▶ _THE PROBLEM_
In the entries that follow, which lines hold the string "Left"? List them.

Per-instance keypoint data:
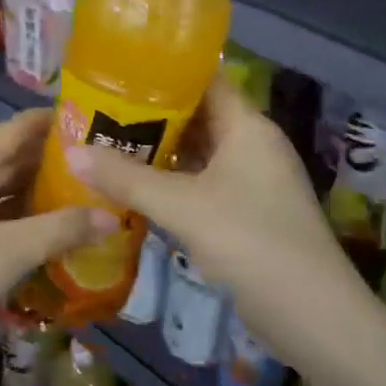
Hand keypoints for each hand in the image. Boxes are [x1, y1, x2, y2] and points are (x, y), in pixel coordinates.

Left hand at [0, 110, 114, 385]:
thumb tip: (112, 218)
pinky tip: (26, 223)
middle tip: (87, 162)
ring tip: (67, 191)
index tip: (80, 115)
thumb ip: (62, 230)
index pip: (7, 134)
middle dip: (37, 165)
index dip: (44, 124)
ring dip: (18, 194)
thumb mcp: (8, 257)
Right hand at [64, 75, 363, 334]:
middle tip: (98, 108)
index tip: (116, 68)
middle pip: (196, 115)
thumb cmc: (250, 242)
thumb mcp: (182, 206)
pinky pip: (200, 182)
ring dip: (157, 149)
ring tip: (106, 141)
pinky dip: (169, 180)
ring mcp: (250, 180)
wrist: (313, 317)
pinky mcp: (245, 212)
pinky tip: (133, 185)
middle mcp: (251, 144)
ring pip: (196, 151)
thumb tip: (72, 151)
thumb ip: (126, 178)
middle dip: (149, 113)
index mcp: (246, 126)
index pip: (204, 78)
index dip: (163, 70)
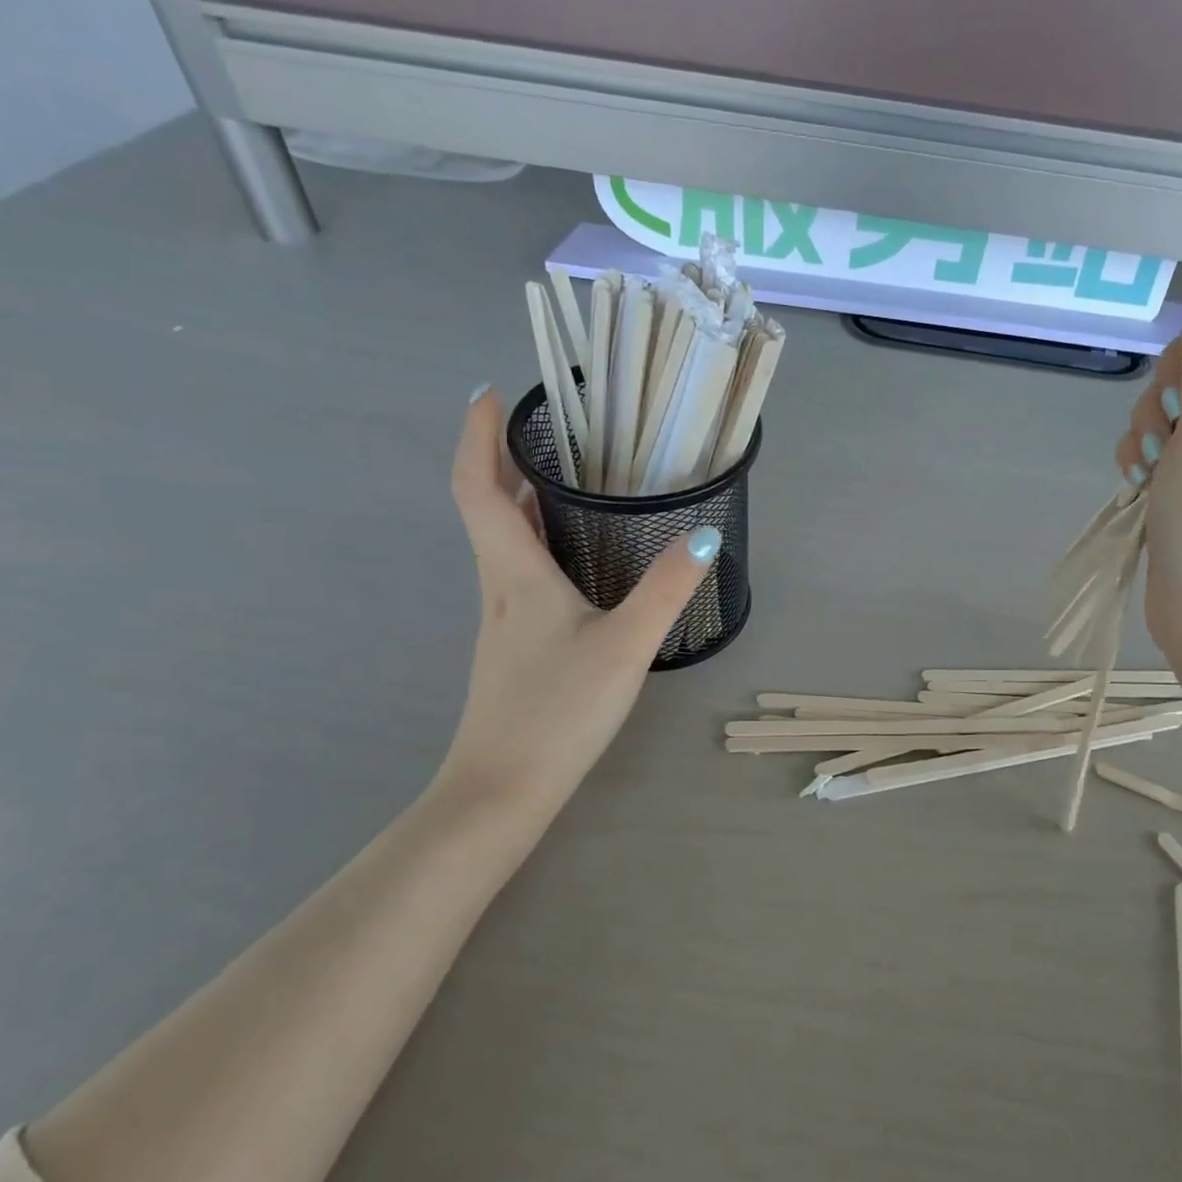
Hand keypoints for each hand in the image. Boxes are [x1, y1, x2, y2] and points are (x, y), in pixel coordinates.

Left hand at [436, 387, 718, 837]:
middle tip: (546, 430)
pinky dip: (538, 545)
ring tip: (566, 480)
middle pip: (488, 509)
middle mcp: (499, 588)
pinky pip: (521, 575)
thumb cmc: (559, 709)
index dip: (476, 435)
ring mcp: (504, 622)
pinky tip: (575, 562)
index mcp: (513, 573)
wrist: (505, 787)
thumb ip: (666, 590)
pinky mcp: (515, 649)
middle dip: (504, 460)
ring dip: (523, 503)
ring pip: (504, 544)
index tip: (491, 394)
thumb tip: (705, 536)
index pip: (478, 486)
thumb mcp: (624, 645)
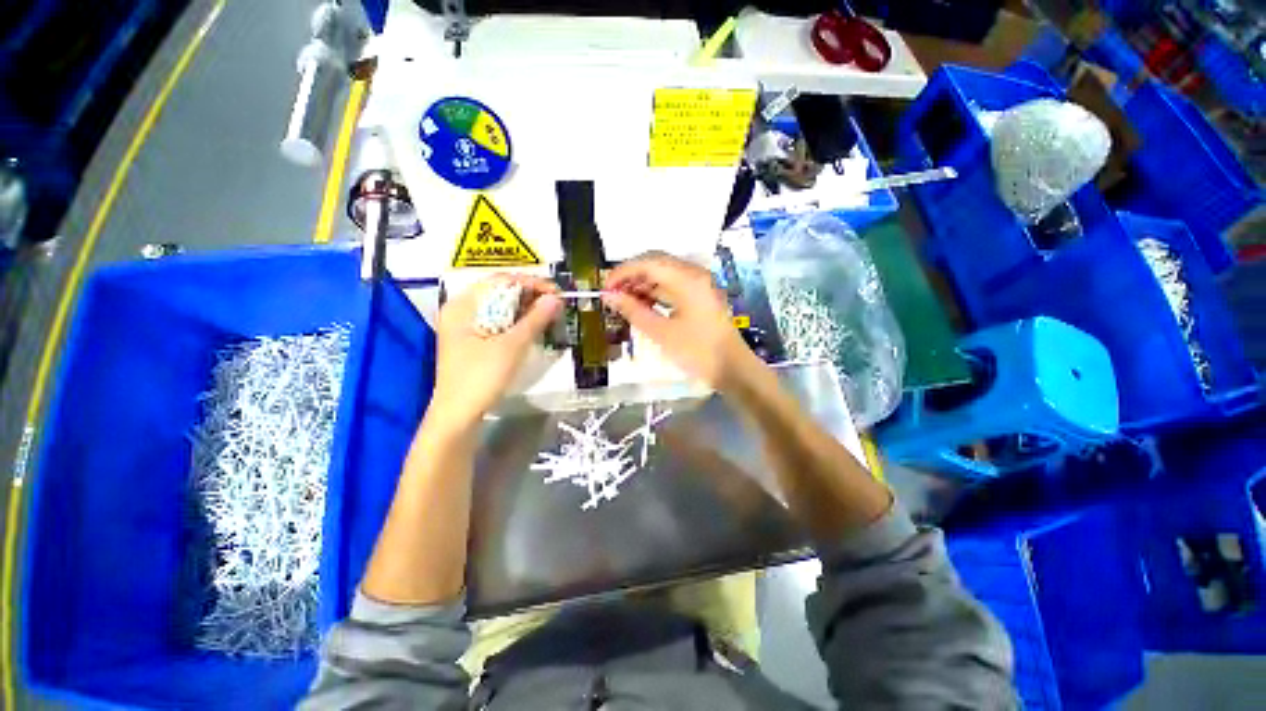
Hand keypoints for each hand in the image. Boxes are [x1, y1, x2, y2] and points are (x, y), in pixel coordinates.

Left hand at [429, 275, 561, 431]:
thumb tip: (556, 298)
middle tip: (556, 304)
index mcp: (462, 305)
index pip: (500, 281)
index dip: (531, 284)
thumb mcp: (512, 346)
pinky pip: (498, 322)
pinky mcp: (472, 341)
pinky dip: (517, 322)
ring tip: (550, 314)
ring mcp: (465, 326)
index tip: (556, 293)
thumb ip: (535, 319)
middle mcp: (461, 310)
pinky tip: (533, 327)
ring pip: (500, 308)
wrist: (458, 415)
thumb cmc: (481, 377)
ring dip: (526, 309)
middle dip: (530, 296)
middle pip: (499, 293)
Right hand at [602, 252, 758, 391]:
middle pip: (656, 264)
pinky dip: (655, 293)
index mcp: (688, 279)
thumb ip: (633, 311)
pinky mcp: (700, 295)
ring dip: (642, 285)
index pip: (648, 263)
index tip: (604, 288)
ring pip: (664, 275)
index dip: (623, 273)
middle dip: (631, 277)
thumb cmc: (697, 352)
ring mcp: (699, 284)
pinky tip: (641, 304)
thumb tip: (609, 297)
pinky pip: (673, 286)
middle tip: (611, 294)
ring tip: (622, 301)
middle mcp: (695, 274)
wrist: (732, 369)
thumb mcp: (661, 333)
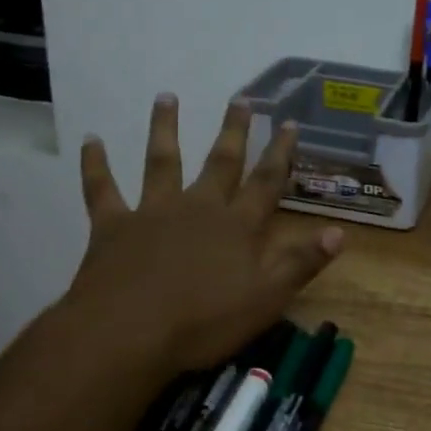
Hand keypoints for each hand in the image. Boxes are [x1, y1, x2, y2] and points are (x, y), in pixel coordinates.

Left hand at [66, 93, 343, 371]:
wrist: (127, 334)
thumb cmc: (203, 321)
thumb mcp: (266, 299)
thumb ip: (302, 263)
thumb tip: (340, 232)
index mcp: (237, 225)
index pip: (267, 182)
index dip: (281, 153)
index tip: (289, 123)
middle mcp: (199, 207)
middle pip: (221, 161)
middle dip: (234, 130)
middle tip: (240, 98)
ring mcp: (154, 212)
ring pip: (162, 161)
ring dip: (164, 128)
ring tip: (166, 96)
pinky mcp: (113, 226)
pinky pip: (102, 189)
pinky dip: (95, 165)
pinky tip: (90, 141)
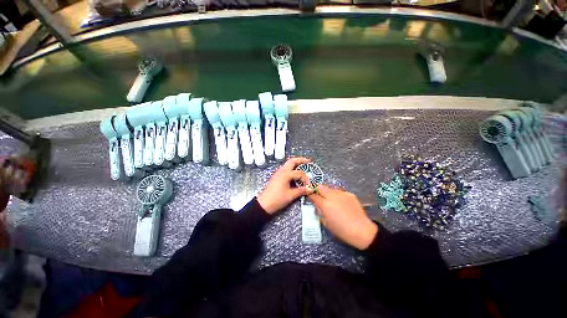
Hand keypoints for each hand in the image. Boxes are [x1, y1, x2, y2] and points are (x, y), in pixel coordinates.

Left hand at [257, 157, 313, 213]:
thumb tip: (309, 189)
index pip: (299, 173)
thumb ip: (301, 191)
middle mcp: (281, 172)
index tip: (309, 184)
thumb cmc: (276, 199)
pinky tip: (296, 174)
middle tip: (308, 161)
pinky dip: (292, 169)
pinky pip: (285, 169)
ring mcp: (278, 174)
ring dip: (296, 164)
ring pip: (288, 164)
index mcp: (285, 175)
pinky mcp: (277, 177)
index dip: (305, 178)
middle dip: (300, 160)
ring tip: (303, 166)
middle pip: (291, 161)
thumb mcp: (290, 195)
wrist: (264, 204)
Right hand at [308, 185, 377, 249]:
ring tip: (331, 200)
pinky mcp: (350, 194)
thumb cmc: (342, 230)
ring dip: (328, 193)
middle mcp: (332, 196)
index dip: (310, 195)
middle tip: (319, 195)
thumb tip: (318, 207)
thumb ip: (321, 213)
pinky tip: (341, 203)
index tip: (309, 195)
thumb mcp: (327, 224)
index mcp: (325, 205)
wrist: (362, 230)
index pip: (314, 196)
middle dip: (318, 190)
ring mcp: (342, 194)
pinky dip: (338, 196)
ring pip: (331, 188)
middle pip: (321, 187)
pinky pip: (340, 192)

▶ _RESPONSE BELOW_
Left hand at [0, 110, 114, 385]:
Left hand at [436, 387, 718, 837]:
Left hand at [429, 275, 561, 431]:
Left hand at [66, 93, 343, 371]:
Left hand at [257, 157, 313, 213]:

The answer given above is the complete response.